Wednesday, May 30, 2018

The case of the missing mixer

Look Ma, no counter tops!
Did I mention that we are undergoing a "minor" kitchen renovation? Actually, it's turning out to be more "major" than we hoped. When we moved into my dream home 15 years ago, we noticed that the counter tops were pretty worn, but replacing them wasn't as important to us as opening up the wall between kitchen and dining room/living room, so that was our first kitchen reno.

Of course, the counter tops have only gotten worse over time, as have other little problems. We opened up our kitchen space, and no sooner was the wall gone than the little old fridge that came with the home died... and we learned that new fridges wouldn't fit under our old (but still lovely) oak cabinets. So for the past 15 years, our fridge had to sit half-blocking the kitchen window. As for counter space, there was never enough for a gardener who processes a lot of backyard produce.

So when our kitchen windows began clouding up last fall because their seals were done, we did some thinking and planning, and bit the bullet because we knew that changing the windows would lead to a cascade of repairs that meant we might as well take time to renovate the kitchen as a whole.

I find it interesting how just the word "renovation" evokes major excitement in some people. For me, it evokes dread, but I guess I'm not one who watches Home Reno TV channels where renos look so easy and glamourous. We certainly aren't looking for the trendiest new kitchen, or the inevitable setbacks that go with it. Functional is enough when you're trying to live Voluntary Simplicity.

First step -- replace the windows. Easy peasy as we didn't have to lift a finger (other than working to pay for them).

Second step -- remove the old backsplash tiles to allow for new countertop. Quite a bit more work, as we had to make choices about tiles that would match our new arborite. I'm no designer, but I think we did okay. Because Lee is quite particular about having a decent surface for the new backsplash, he put in a lot of hours and muscle removing the tiles and glue from old plaster walls while I was planting our garden.

Third step -- the new built cabinets were installed on Monday, no problem, and the fridge finally took its rightful place after 15 years of warming itself in the kitchen window. I could have kissed Tim, the installer.

Fourth step -- things get complicated. Yesterday morning, the countertop guy came to template everything, old and new. In looking at the removal of our old countertop, he concluded that the bottom cupboards and counter top had been built so well onsite (by the previous owner of our home, who was a finishing carpenter), cutting out the old countertop was impossible because he'd probably end up demolishing all the kitchen drawers since everything fit together so closely. He recommended removing the old arborite with heat and laquer thinner, and applying a new sheet of arborite. A very messy process and a big setback. Just the idea made me groan... and swear.

Thank heavens for Tim, the guy who installed the new built cabinets on Monday. He turned up again yesterday afternoon to check whether the counter tops could, indeed, be removed. "Nothing is impossible," he said, and got to work. He soon discovered that if he took out the sink, he could pry the counters up. No messy laquer thinner required!

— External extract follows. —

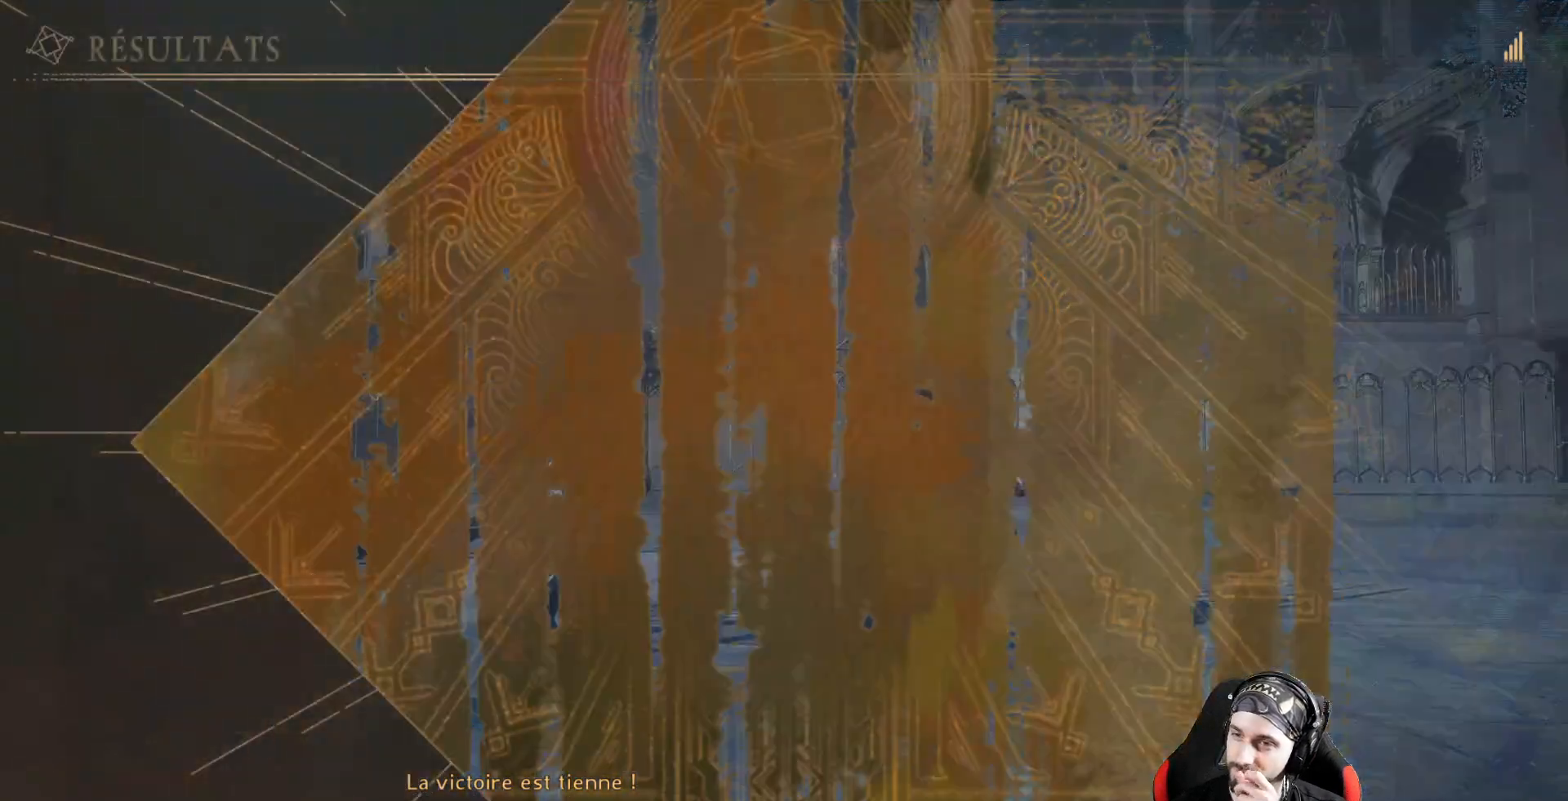
{"buttons": [], "left_stick": "center", "right_stick": "center", "events": []}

Expecting removal and installation in one day (next Thursday) as had been promised, I wasn't exactly prepared when Tim said, "I guess you'll want to empty your bottom cupboards if I'm ripping the old one out right now." After 15 minutes of racing back and forth, they were mostly emptied (I covered our lazy susan pantry corners with towels), and I was laughing at my living room. Pots, pans, waffle iron, tinfoil and wax paper, cutlery holder, potato masher, spatulas and rolling pins all over the place. And our kitchen sink is now out in the garage!

We've been without our dishwasher for two months now (the old one quit as we started this whole process). Of course, the kitchen sink has been really important. Now the laundry sink in the basement has kitchen sink status as we carry basins of dishes down there.

First world problem, for sure. Yes, my back aches with this setup, but at least I'm not carrying jugs of water for miles. This week I am thinking of women all over the globe who don't have the benefit of a sink with running water, never mind hot and cold. How spoiled are we in North America, but we complain when our dishwashers so much as leave a streak!

Tomorrow, we will have new lino installed. For today, I am waiting to hear when the templater will come back to finish the job he started before complications set in.

I am also looking for the hand mixer that I use to mix up my breakfast smoothy. In the fifteen minutes of madness emptying cupboards yesterday, I can't figure out where it went!